SAN FRANCISCO (Reuters) - Detroit Tigers ace Justin Verlander embraced the challenge of returning home 2-0 down to the San Francisco Giants in the World Series and envisioned a storybook finish for the American League champions.
"It's lined up to be storybook, we just got to make it happen," said Verlander, whose sub-par start in an 8-3 loss in the World Series opener got the Tigers off on the wrong foot.
"Those guys have been storybook this far. It would be nice to reverse the roles," the hard-throwing Verlander told reporters in the back room of the clubhouse after Thursday's 2-0 loss in Game Two.
Detroit swept the Yankees in four games in the AL Championship Series and had to wait for the Giants to come back from 3-1 down to advance against the St. Louis Cardinals.
That followed another backs-to-the-wall predicament against the Cincinnati Reds in the Division Series, in which the Giants dropped the first two and had to win the last three on the road.

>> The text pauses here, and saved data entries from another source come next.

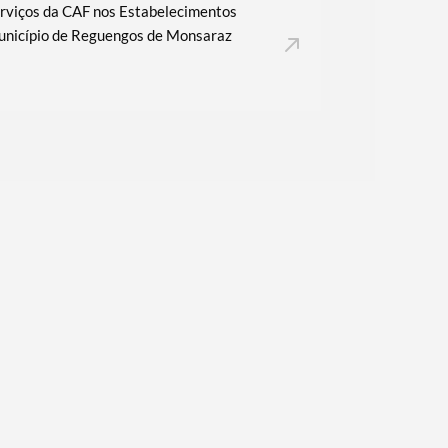
erviços da CAF nos Estabelecimentos
Município de Reguengos de Monsaraz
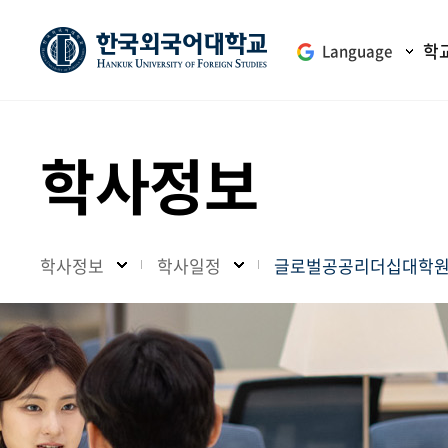
학
Language
학사정보
학사정보
학사일정
글로벌공공리더십대학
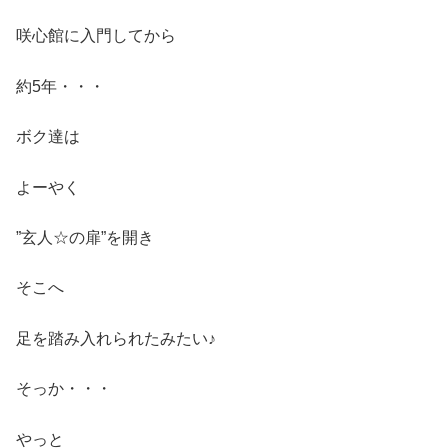
咲心館に入門してから
約5年・・・
ボク達は
よーやく
”玄人☆の扉”を開き
そこへ
足を踏み入れられたみたい♪
そっか・・・
やっと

Those fightbacks painted the Giants as the comeback kings with six do-or-die victories in two rounds of the postseason.
Now it is the Tigers who must roar back if they intend to capture their first World Series crown in 28 years.
"They are up 2-0. They don't know what to do with that," Verlander joked about the Giants suddenly being the frontrunners. "They're playing great baseball, everything is going their way. Hopefully things turn."
Verlander, the 2011 Cy Young and MVP of the American League who had been 7-0 in his last seven starts, said he believed Detroit had suffered from their layoff.
"We played for eight months now, counting spring training, and you don't have more than one day off besides the All-Star break and all of a sudden you get five or six," he said.
"We just lost. We've got to go back home and win three there and win one here."
Detroit slugger Miguel Cabrera, who became the first player to win the Triple Crown in 45 years by leading the league in home runs (44), runs batted in (139) and batting average (.330) said the Tigers' attack had been sluggish.
"Our game is like slow a little bit," Cabrera said after San Francisco pitching held them to just two hits on Thursday. "We have to pick it up a little bit, be more aggressive. Get more confidence trying to win the first one."
Cabrera also felt the layoff had affected the Tigers.
"Before we don't want to say a negative thing that it was going to affect us," he said. "But I think it affected us a little bit, slowed us up a little bit. But I think we're ready to step up and play better.
"It's baseball. It's not time to put your head down. I think we're going to try and go out and be more aggressive at home. I hope we go to Detroit and play our game over there, in our ballpark, in front of our fans and hopefully do well and win.
"I think we're going to be ready to play and make something happen."
The next three games of the best-of-seven Fall Classic will be in Detroit, if needed, with Game Three set for Saturday.